**Passage à examiner:**
_ _ _ _ _

Athènes (de 480 à 336 av. J.-C.)

 

CHAPITRE PREMIER

 

 

480 Av. J.-C. - Après les Thermopyles. - Invasion de Xerxès. - Les Thessaliens. - Delphes et le Grand-Roi. - Athènes et ses alliés. - Patriotisme des Athéniens. - Rappel des exilés. - Prise d’Athènes et incendie de l’Acropole. - Thémistocle. - Combat de Salamine. - Aristide à Psyttalie. - Retraite de Xerxès. - La flotte athénienne. - Sparte, ville souveraine

 

LA troupe confuse des Nations que Xerxès poussait à coups de fouet devant lui, et que les mages de Médie excitaient, venait de franchir les Thermopyles. Le crucifiement du cadavre de Léonidas et l’héroïsme vanté des Lacédémoniens, qui s’étaient battus comme des sangliers, suffisait à Sparte ; Thèbes, épiant la chute d’Athènes, ayant eu quelques Béotiens massacrés aux Portes-Chaudes, trahissait l’Hellénie ; Argos, Corcyre, la Crète et Syracuse, manquant à leur promesse, s’abstenaient ; la Doride, la Phocide, la Locride et l’Eubée se déclaraient incapables d’agir ; les Thessaliens, compromis parleurs chefs, Aristocrates liés au Grand-Roi, marchaient avec les Mèdes ; Athènes seule restait en armes devant les envahisseurs.

_ _ _ _ _

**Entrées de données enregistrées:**

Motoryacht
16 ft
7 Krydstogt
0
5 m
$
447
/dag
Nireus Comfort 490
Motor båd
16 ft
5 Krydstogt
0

_ _ _ _ _

**Actions à effectuer:**
1: Dans le passage sur Athènes, nommez toutes les cités et régions qui manquent à leur promesse et s'abstiennent.
2: Poursuivez le passage sur Athènes à partir de sa dernière phrase.

**Réponses aux tâches:**
1: Argos, Corcyre, la Crète et Syracuse.

2:
Xerxès, regardant au sud, d’un œil sombre et sanglant, sachant le prix de sa victoire, épouvanté, furieux, devenait barbare. La stupidité farouche des Mèdes, déchaînée, bravait les Grecs. La vision d’Eschyle se réalisait : L’épervier, de ses ailes rapides, se ruant, allait déchirer la tête de l’aigle avec ses ongles. L’invasion n’était plus, pour les hordes en marche, que la conquête d’une contrée productive ; pour Xerxès, une vengeance à satisfaire, une honte à imposer à l’Hellénie : les peuples qui ne nous ont pas offensés, aussi bien que ceux qui sont coupables envers nous, supporteront le joug de la servitude.

Cette menace d’asservissement, grâce aux Grecs d’Athènes sauva l’Hellénie. Car l’effroi paralysait la force des Hellènes. On parlait de la volonté des dieux poussant les Perses à l’assaut des murailles ; on disait que la force de Jupiter était en Xerxès.

Les Athéniens voulaient rester libres : Quel chef mène les Athéniens et commande l’armée ? demande Atossa. Ils ne sont esclaves d’aucun homme et n’obéissent à personne, répond le chœur des vieillards.

 

Les porteurs de bagages et les bêtes de somme chargées étant en avant, la horde qui venait de franchir les Thermopyles se précipitait vers Thèbes. Aux Thermopyles, la lâcheté des Thébains avait frappé Xerxès ; après la bataille, il ne put que les mépriser, tant leur soumission avait été basse.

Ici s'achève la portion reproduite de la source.